Given passage:
----

Video and Dostoevsky:

My first time posting a video, lets see if it works...
As a supplement to my post a couple days ago about missing Spain, here is a great video recap of the year so y'all can see with your own eyes what I was up to over there. (especially since so many of you that read this didn't even know me at the time!)

and, I came upon this passage in my reading today and found it incredibly poignant and timely:

"What do you mean by isolation?" I asked him.

"Why, the isolation that prevails everywhere, above all in our age - it has not fully developed, it has not reached its limit yet. For every one strives to keep his individuality as apart as possible, wishes to secure the greatest possible fullness of life for himself; but meantime all his efforts result not in attaining fullness of life but self-destruction, for instead of self-realisation he ends by arriving at complete solitude. All mankind in our age have split up into units, they all keep apart, each in his own groove; each one holds aloof, hides himself and hides what he has, from the rest, and he ends by being repelled by others and repelling them. He heaps up riches by himself and thinks, 'how strong I am now and how secure,' and in his madness he does not understand that the more he heaps up, the more he sinks into self-destructive impotence. For he is accustomed to rely upon himself alone and to cut himself off from the whole; he has trained himself not to believe in the help of others, in men and in humanity, and only trembles for fear he should lose his money and the privileges that he has won for himself. Everywhere in these days men have, in their mockery, ceased to understand that the true security is to be found in social solidarity rather than in isolated individual effort. But this terrible individualism must inevitably have an end, and all will suddenly understand how unnaturally they are separated from one another. It will be the spirit of the time, and people will marvel that they have sat so long in darkness without seeing the light. And then the sign of the Son of Man will be seen in the heavens.... But, until then, we must keep the banner flying. Sometimes even if he has to do it alone, and his conduct seems to be crazy, a man must set an example, and so draw men's souls out of their solitude, and spur them to some act of brotherly love, that the great idea may not die."

----

Brief 1: According to the quoted passage in the post, where is true security to be found?

----

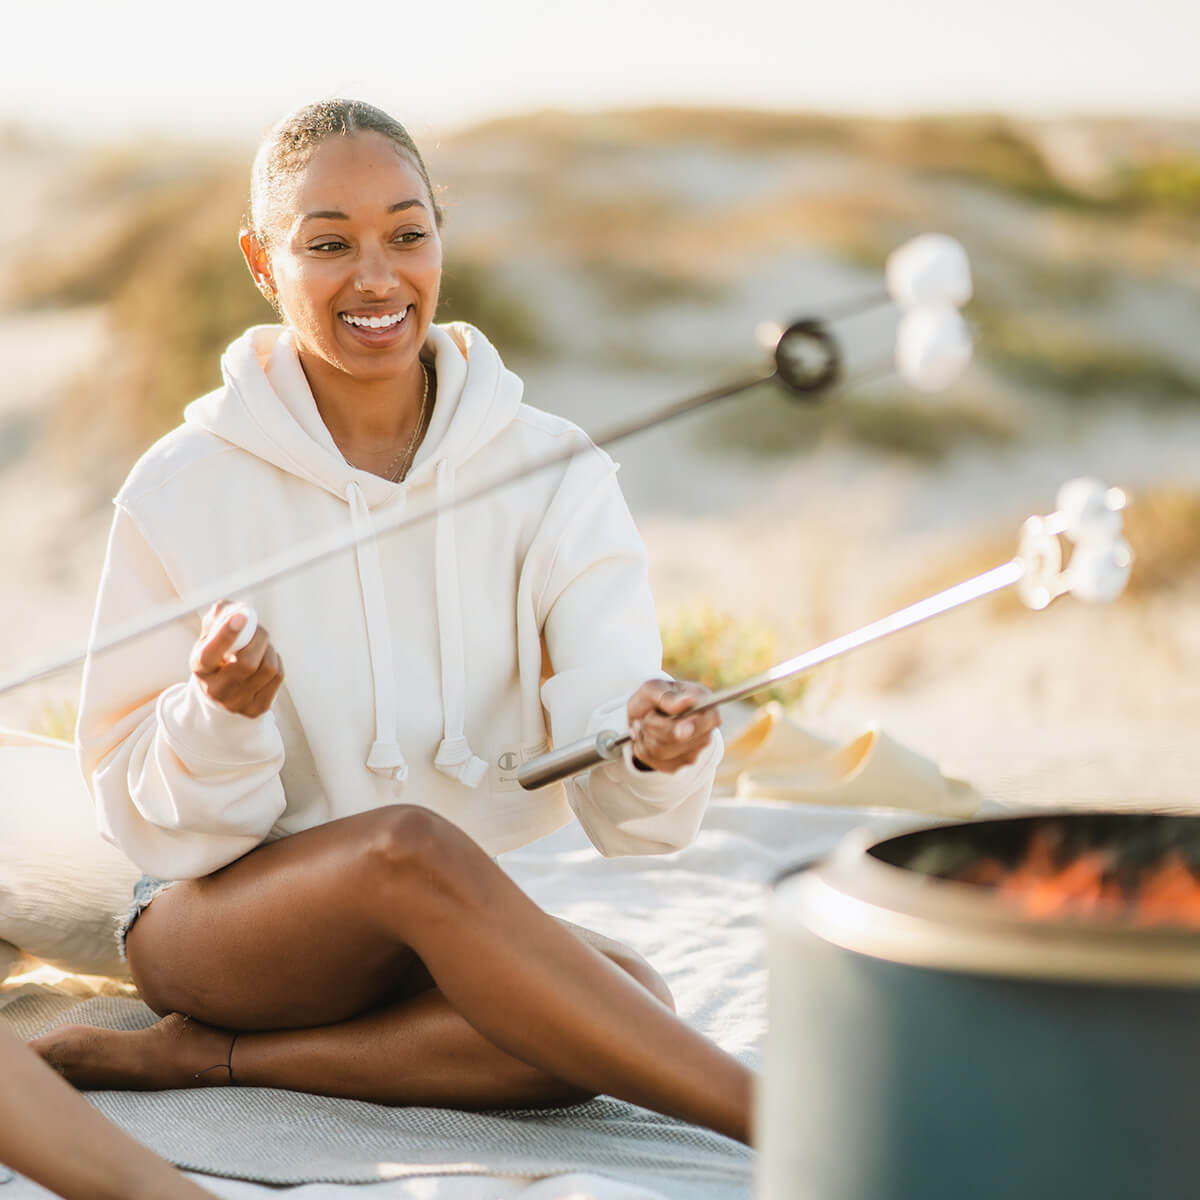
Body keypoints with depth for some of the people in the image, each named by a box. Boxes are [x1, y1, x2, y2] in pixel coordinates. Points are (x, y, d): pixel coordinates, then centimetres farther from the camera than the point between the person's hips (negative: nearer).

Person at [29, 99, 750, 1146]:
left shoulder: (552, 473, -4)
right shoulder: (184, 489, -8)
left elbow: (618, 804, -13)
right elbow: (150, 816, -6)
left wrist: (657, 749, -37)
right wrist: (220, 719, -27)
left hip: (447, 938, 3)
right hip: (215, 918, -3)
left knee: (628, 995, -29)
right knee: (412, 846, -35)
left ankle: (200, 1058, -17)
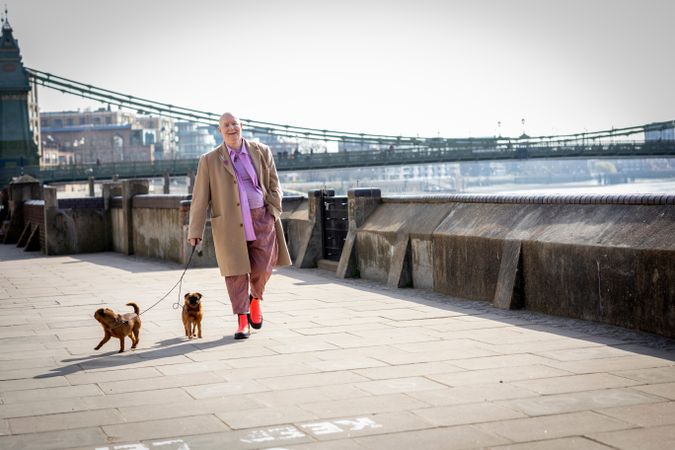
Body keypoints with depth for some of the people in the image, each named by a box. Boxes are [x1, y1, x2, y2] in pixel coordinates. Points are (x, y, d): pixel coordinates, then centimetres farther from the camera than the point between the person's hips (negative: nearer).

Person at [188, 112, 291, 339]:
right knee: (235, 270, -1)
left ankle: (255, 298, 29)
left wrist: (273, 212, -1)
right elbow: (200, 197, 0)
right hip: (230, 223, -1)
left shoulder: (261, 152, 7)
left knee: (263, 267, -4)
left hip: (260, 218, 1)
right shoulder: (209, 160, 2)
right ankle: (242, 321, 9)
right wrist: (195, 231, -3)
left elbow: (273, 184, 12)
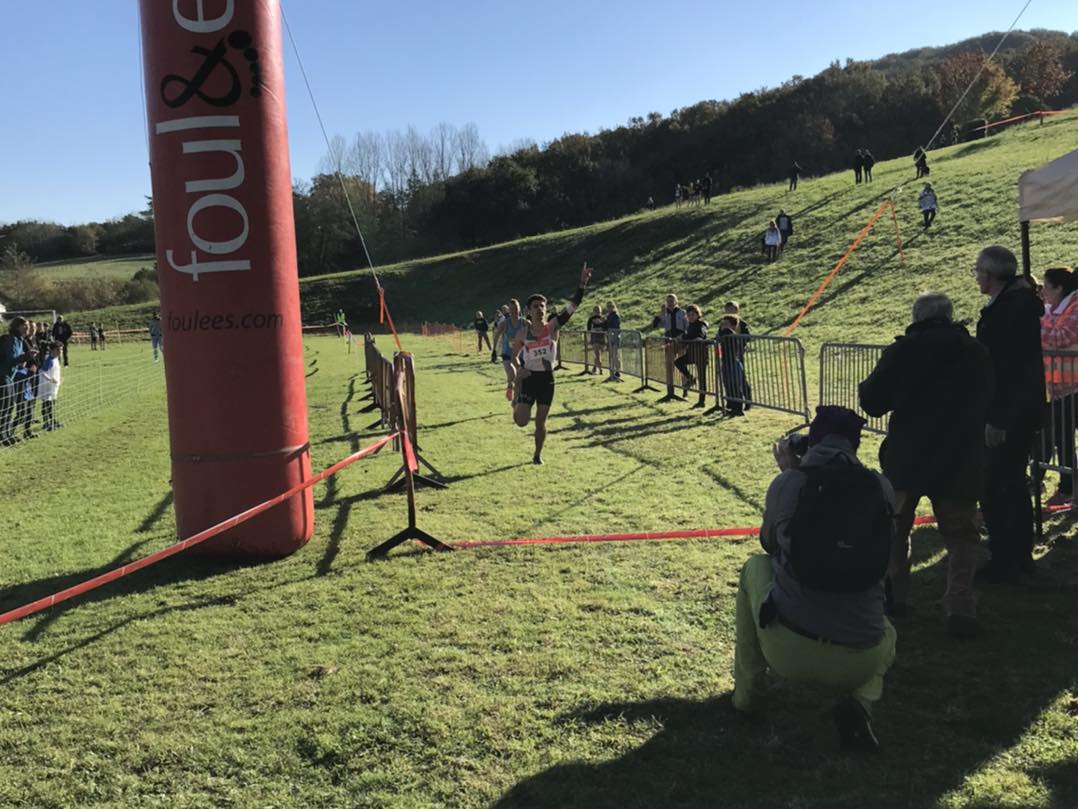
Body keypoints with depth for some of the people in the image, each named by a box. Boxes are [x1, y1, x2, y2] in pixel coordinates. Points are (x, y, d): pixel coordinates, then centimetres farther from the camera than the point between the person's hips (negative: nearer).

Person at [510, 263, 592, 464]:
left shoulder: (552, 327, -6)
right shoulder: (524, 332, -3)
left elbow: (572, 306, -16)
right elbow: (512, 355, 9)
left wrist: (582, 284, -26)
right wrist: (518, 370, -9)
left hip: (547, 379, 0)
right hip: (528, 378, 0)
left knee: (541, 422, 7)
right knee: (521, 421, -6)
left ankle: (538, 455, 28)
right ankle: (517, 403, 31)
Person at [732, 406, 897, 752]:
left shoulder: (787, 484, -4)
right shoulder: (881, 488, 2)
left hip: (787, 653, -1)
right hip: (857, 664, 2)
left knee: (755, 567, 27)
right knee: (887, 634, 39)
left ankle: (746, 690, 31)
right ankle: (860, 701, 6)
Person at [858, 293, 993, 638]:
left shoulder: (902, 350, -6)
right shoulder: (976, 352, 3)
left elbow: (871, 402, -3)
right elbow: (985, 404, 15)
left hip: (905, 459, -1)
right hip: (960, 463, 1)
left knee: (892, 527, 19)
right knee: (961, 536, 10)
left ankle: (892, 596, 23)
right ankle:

----

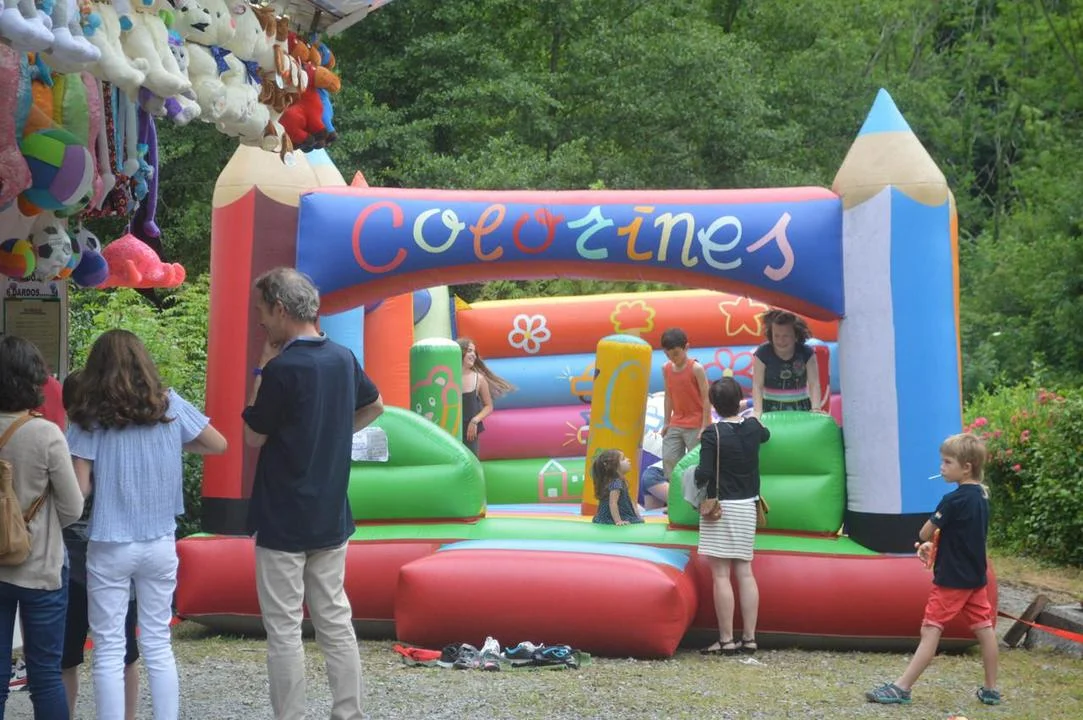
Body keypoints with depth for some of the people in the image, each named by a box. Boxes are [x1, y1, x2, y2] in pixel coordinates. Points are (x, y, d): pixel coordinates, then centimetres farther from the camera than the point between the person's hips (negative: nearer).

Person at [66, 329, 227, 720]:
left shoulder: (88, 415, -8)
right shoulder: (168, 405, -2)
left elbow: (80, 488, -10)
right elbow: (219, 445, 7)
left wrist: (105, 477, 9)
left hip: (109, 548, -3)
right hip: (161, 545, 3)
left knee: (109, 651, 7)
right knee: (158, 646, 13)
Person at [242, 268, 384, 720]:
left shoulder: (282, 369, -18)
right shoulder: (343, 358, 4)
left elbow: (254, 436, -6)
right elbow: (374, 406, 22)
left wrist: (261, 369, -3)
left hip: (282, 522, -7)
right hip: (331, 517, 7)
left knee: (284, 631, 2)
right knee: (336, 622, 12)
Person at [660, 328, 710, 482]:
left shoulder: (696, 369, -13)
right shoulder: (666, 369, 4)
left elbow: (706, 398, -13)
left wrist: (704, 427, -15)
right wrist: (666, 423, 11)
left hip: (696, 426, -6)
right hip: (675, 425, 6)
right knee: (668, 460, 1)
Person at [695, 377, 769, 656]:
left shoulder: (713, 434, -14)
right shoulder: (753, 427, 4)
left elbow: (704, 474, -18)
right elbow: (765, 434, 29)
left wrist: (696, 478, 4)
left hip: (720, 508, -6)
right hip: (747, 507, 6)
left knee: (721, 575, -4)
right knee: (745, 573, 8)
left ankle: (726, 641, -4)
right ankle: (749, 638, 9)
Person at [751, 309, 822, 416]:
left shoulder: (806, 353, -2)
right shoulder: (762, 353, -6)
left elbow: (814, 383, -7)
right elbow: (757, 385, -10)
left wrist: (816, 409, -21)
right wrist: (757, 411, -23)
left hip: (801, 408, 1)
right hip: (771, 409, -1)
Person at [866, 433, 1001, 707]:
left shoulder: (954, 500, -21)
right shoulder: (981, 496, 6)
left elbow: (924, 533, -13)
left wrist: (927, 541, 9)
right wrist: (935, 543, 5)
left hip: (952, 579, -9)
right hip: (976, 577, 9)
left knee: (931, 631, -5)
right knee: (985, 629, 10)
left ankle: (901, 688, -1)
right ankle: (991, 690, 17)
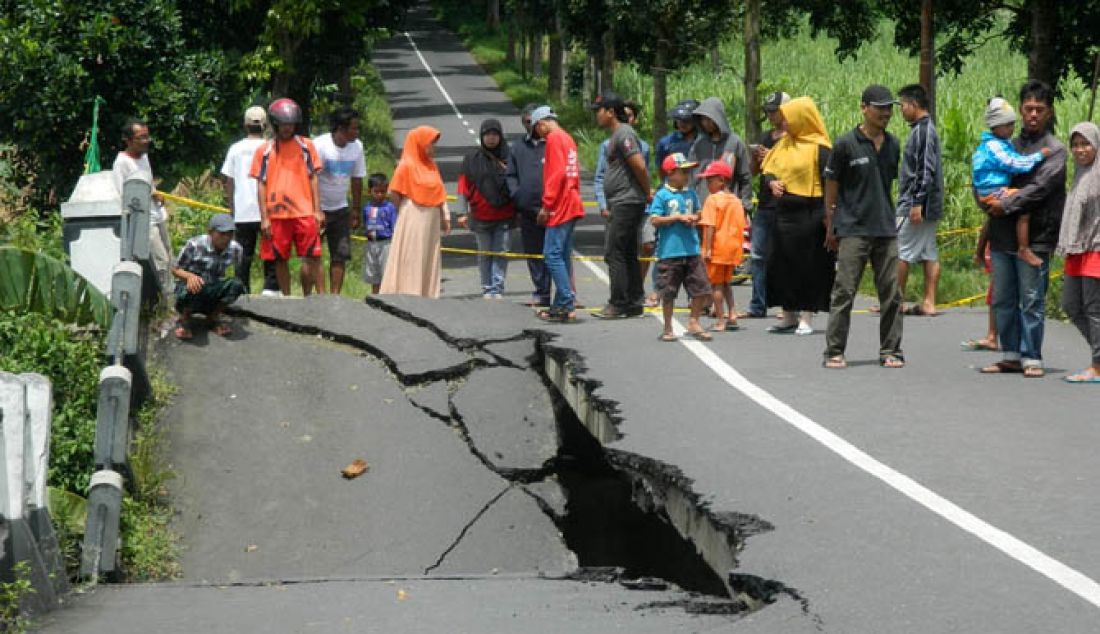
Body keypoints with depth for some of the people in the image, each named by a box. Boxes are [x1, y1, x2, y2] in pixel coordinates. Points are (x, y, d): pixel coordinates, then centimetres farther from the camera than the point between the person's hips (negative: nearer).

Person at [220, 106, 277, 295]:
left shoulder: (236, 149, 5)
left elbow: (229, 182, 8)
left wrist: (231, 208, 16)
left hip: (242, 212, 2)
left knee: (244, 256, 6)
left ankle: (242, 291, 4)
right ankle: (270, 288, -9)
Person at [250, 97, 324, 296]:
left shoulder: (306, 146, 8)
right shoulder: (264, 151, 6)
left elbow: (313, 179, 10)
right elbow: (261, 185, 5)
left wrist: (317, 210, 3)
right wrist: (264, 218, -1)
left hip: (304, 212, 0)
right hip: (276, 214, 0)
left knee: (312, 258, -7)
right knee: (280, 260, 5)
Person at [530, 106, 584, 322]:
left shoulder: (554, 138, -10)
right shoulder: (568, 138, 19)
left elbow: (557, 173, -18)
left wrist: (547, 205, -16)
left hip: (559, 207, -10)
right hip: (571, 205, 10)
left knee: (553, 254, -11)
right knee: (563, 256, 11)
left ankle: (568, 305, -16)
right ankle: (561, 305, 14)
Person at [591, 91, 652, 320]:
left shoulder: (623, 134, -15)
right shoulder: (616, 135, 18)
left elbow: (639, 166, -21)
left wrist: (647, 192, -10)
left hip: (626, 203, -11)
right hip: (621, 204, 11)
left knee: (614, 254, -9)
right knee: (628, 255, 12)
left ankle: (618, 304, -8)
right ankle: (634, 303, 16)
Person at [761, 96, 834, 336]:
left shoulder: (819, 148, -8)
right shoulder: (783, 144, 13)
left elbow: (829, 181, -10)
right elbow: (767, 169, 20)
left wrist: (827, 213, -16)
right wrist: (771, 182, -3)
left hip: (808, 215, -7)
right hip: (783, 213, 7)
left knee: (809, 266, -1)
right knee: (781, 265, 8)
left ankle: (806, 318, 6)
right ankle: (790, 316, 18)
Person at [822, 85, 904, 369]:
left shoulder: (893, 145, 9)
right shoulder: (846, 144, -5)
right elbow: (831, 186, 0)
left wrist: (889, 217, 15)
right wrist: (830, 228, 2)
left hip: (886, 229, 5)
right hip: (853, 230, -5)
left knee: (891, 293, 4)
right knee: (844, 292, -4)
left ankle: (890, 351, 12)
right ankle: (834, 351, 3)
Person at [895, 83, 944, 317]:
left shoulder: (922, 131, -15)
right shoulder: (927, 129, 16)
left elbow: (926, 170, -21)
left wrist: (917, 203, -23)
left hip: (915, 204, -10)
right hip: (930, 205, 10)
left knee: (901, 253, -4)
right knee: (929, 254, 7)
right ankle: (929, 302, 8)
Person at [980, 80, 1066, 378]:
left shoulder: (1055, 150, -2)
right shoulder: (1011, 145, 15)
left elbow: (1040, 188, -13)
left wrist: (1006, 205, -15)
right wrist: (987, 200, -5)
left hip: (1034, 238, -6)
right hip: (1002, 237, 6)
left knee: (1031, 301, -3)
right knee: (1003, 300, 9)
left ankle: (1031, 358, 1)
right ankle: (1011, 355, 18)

----

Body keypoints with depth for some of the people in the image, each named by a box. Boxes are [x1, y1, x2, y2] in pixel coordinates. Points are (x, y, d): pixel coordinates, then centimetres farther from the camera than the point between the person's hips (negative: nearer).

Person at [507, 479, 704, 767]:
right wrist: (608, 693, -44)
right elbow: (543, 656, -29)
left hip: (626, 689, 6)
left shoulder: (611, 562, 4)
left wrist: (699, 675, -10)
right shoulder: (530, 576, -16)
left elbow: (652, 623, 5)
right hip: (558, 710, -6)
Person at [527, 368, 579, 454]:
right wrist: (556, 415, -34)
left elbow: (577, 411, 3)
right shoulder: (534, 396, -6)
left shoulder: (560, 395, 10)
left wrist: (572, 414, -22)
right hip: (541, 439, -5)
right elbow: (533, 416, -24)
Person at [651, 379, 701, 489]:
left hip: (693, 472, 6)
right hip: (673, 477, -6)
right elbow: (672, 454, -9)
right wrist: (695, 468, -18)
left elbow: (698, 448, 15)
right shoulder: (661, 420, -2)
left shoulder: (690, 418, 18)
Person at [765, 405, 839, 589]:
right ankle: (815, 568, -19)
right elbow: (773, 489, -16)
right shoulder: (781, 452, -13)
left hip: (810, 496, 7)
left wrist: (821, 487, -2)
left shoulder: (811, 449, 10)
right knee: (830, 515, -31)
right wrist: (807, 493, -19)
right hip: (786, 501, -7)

----

Brief 2: From the records, reproduce word for word the lines starting at the one containing "left elbow: (926, 170, -21)" and ending at the one containing "right ankle: (1011, 355, 18)", both included.

Answer 1: True security is found in social solidarity rather than in isolated individual effort.

Answer 2:
left elbow: (926, 170, -21)
left wrist: (917, 203, -23)
left hip: (915, 204, -10)
right hip: (930, 205, 10)
left knee: (901, 253, -4)
right knee: (929, 254, 7)
right ankle: (929, 302, 8)
Person at [980, 80, 1066, 378]:
left shoulder: (1055, 150, -2)
right shoulder: (1011, 145, 15)
left elbow: (1040, 188, -13)
left wrist: (1006, 205, -15)
right wrist: (987, 200, -5)
left hip: (1034, 238, -6)
right hip: (1002, 237, 6)
left knee: (1031, 301, -3)
right knee: (1003, 300, 9)
left ankle: (1031, 358, 1)
right ankle: (1011, 355, 18)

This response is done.